ECSAS 2023 – Turin 26-29 July

Combining archaeology, ethnography, and modelling to understand the historical depth of millet exploitation in the Indus Valley

Presenters

Lancelotti Carla - Universitat Pompeu Fabra - ICREA, Humanities, Barcelona, Spain
Madella Marco - Universitat Pompeu Fabra - ICREA, Humanities, Barcelona, Spain

Panel

07 – Towards Collaborative Research on Cereal Cultures in South Asia

Abstract

 Recent archaeological and paleoenvironmental data have made increasingly clearer that the Indus Valley Civilisation (South Asia, 3rd millennium BCE) occupied a vast geographical area characterised by different ecological niches. According to the most recent archaeobotanical research, millets seem to have been key crops at the roots of the Indus Valley Civilisation. This paper presents a novel combination of archaeological ethnographical and modelling data to help us reconstruct the historical depth of millet exploitation in the Indus Valley.

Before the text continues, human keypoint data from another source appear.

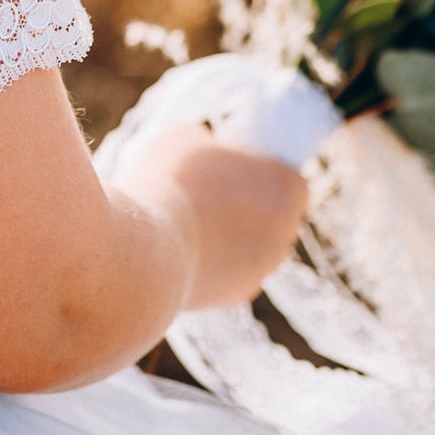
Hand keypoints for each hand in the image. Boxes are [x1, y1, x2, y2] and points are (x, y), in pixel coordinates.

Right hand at [119, 122, 308, 311]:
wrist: (145, 254)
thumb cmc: (169, 186)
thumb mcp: (182, 137)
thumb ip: (205, 143)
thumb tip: (204, 151)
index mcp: (285, 190)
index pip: (289, 180)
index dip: (261, 171)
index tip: (232, 166)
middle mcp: (284, 235)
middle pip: (272, 214)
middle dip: (245, 204)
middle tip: (204, 191)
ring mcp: (261, 270)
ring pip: (250, 246)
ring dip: (225, 234)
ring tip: (183, 219)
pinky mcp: (233, 296)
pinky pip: (226, 272)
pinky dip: (207, 261)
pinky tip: (176, 249)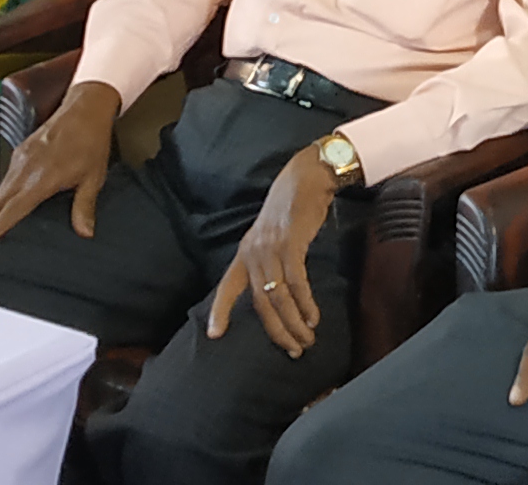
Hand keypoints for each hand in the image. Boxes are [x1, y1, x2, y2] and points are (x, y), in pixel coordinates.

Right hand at [0, 81, 117, 247]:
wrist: (85, 108)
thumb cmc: (91, 142)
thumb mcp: (93, 177)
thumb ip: (84, 206)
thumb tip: (85, 233)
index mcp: (42, 178)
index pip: (13, 208)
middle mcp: (26, 169)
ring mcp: (21, 158)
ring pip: (0, 190)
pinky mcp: (21, 151)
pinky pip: (6, 178)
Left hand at [206, 144, 341, 357]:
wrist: (306, 178)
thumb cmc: (290, 209)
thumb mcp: (269, 235)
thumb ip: (267, 260)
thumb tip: (275, 291)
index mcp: (244, 252)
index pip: (227, 286)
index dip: (220, 311)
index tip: (214, 335)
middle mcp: (253, 253)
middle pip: (259, 302)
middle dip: (276, 330)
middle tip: (293, 350)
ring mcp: (271, 249)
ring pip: (278, 297)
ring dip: (294, 323)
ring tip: (307, 339)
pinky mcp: (291, 245)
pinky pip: (297, 283)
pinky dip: (305, 304)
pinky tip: (313, 316)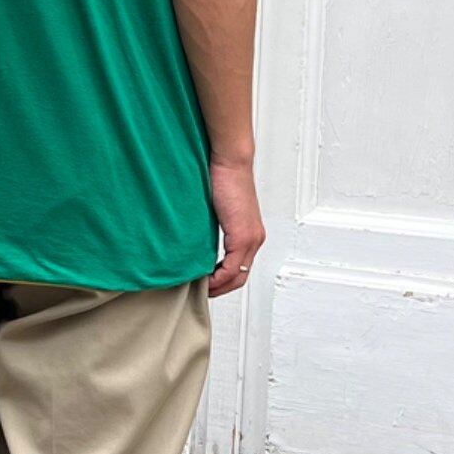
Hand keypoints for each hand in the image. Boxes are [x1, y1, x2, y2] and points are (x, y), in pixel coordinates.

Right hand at [209, 158, 263, 297]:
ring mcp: (251, 239)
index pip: (240, 269)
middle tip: (201, 291)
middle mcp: (255, 239)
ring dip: (218, 286)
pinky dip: (217, 279)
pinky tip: (203, 280)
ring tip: (199, 288)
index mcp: (251, 234)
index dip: (223, 281)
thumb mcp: (217, 211)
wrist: (230, 161)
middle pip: (240, 278)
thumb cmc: (221, 178)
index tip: (204, 284)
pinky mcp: (243, 236)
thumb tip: (197, 243)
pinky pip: (232, 269)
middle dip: (220, 289)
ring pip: (237, 276)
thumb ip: (213, 229)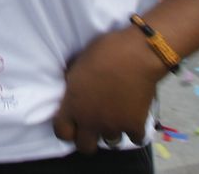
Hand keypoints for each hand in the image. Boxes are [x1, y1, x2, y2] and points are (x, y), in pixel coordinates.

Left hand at [52, 25, 163, 153]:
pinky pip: (134, 139)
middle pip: (85, 147)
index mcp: (73, 105)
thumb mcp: (77, 65)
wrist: (136, 54)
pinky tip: (134, 118)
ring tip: (115, 117)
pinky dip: (135, 131)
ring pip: (110, 142)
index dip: (66, 129)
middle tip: (93, 125)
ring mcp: (114, 125)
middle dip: (88, 139)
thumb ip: (72, 84)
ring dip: (111, 131)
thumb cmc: (104, 52)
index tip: (72, 123)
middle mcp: (91, 120)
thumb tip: (71, 89)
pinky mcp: (135, 125)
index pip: (62, 133)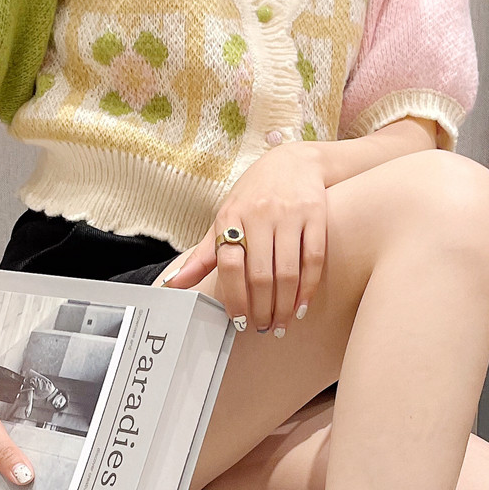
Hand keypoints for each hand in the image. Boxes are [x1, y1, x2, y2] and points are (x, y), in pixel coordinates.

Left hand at [163, 141, 327, 334]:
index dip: (234, 298)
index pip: (229, 265)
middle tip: (262, 328)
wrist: (296, 161)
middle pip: (260, 274)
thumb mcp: (225, 217)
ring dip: (284, 305)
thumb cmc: (255, 195)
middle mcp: (259, 214)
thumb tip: (173, 285)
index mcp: (231, 216)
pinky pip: (313, 259)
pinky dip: (307, 289)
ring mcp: (289, 214)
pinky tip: (300, 307)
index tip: (239, 321)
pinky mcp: (315, 215)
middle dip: (261, 309)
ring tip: (280, 324)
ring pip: (287, 272)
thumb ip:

The modelling approach taken in this work combines Indigenous Local Knowledge (ILK) and Academic Ecological Knowledge (AEK) to understand potential distribution and strategies of millets cultivation in the past and specifically for the plains of the Indus River. This is then assessed against novel archaeobotanical data from newly excavated sites and legacy data. Such an approach provides a better understanding of the historical dynamics of millet crops in one of the first urban civilisation of the Old World.